Muestras de incoherencia como la anterior son hoy protagonizadas por la izquierda en España. Políticos, intelectuales y hasta periodistas de izquierda o progresistas, que tanto monta, monta tanto, resultan pródigos en abastecernos de continuos episodios de contradicción ideológica. No es coherente considerar el consumo de drogas como signo de modernidad y progresía y luego utilizarlo para difamar si quien ha consumido drogas es el candidato a presidente de EE.UU., un mal estudiante de Texas. Tampoco resulta coherente propalar que en el Iraq de Sadam, al menos, había seguridad, cuando en la transición española se denostaba como antidemócrata al nostálgico que aseveraba con Franco, vivíamos mejor. Pero la incoherencia del doble rasero siempre ha tenido una especial obsesión con la religión. Ahora, que no con cualquier religión, sino, únicamente, con la católica. Los voceros progresistas no respetan las creencias católicas y dedican constantemente a la Iglesia calificativos como intransigente, dogmática, tenebrosa y carca. Esos mismos progres son los que guardan silencio ante el trato humillante y vejatorio que algunos versículos del Corán otorgan a la mujer.

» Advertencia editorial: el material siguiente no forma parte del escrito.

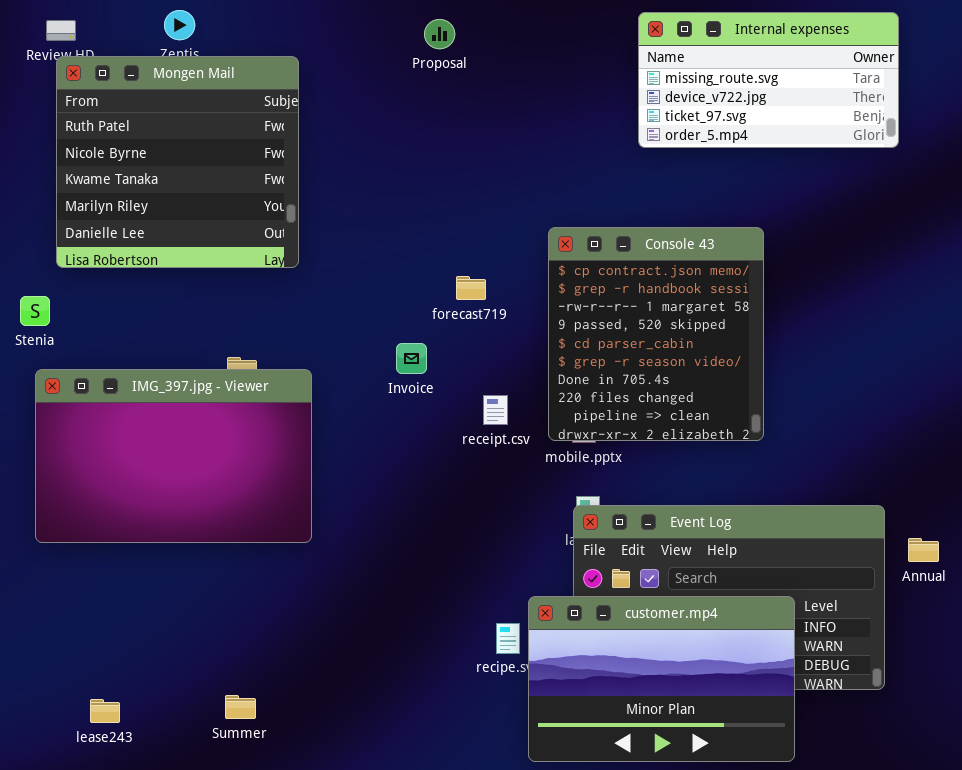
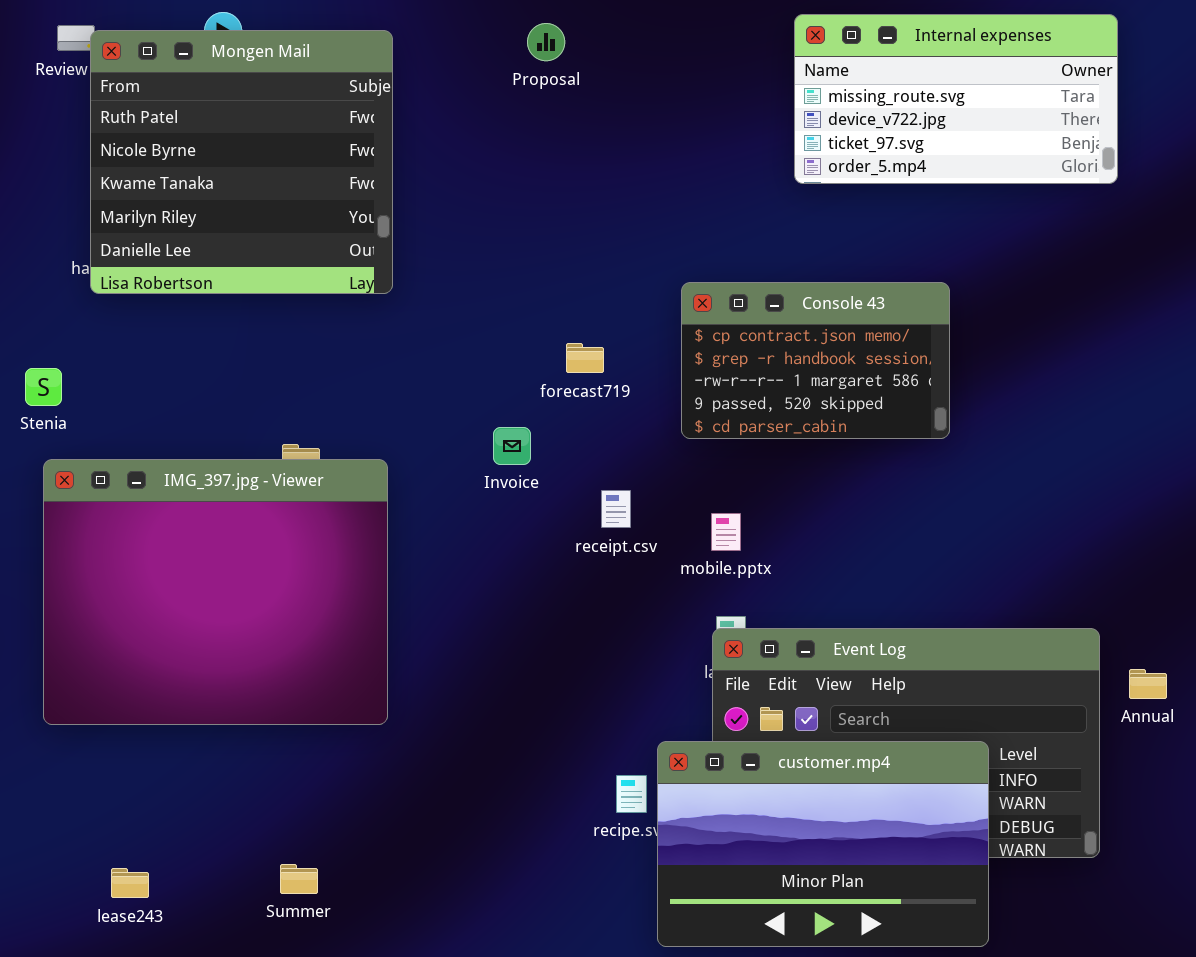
Mongen Mail: [56,56,299,268] -> [90,30,393,294], moved
Console 43: [548,227,764,441] -> [681,282,950,439], resized
IMG_397.jpg - Viewer: [35,369,312,543] -> [43,459,388,725], resized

Un último ejemplo de incoherencia progresista. Al celebrarse el tercer centenario de la toma de Gibraltar por los británicos, cierto dirigente socialista de Andalucía, indignado pero con enorme ardor patrio, manifestó la españolidad de la roca: “Gibraltar es España y queremos que vuelva a España lo antes posible”. Lástima que ese patriotismo se quede corto para afirmar la españolidad de tierras catalanas o vascas. No obstante, hay quienes consideran necesario españolizar, incluso, a las entidades financieras. Había un presidente de banco y os habéis puesto siete que diría aquél trabajador harto de la farsa de la revolución obrera.
Artículo pubicado por Raúl Mayoral Benito en el diario La Razón el 16 de febrero de 2005.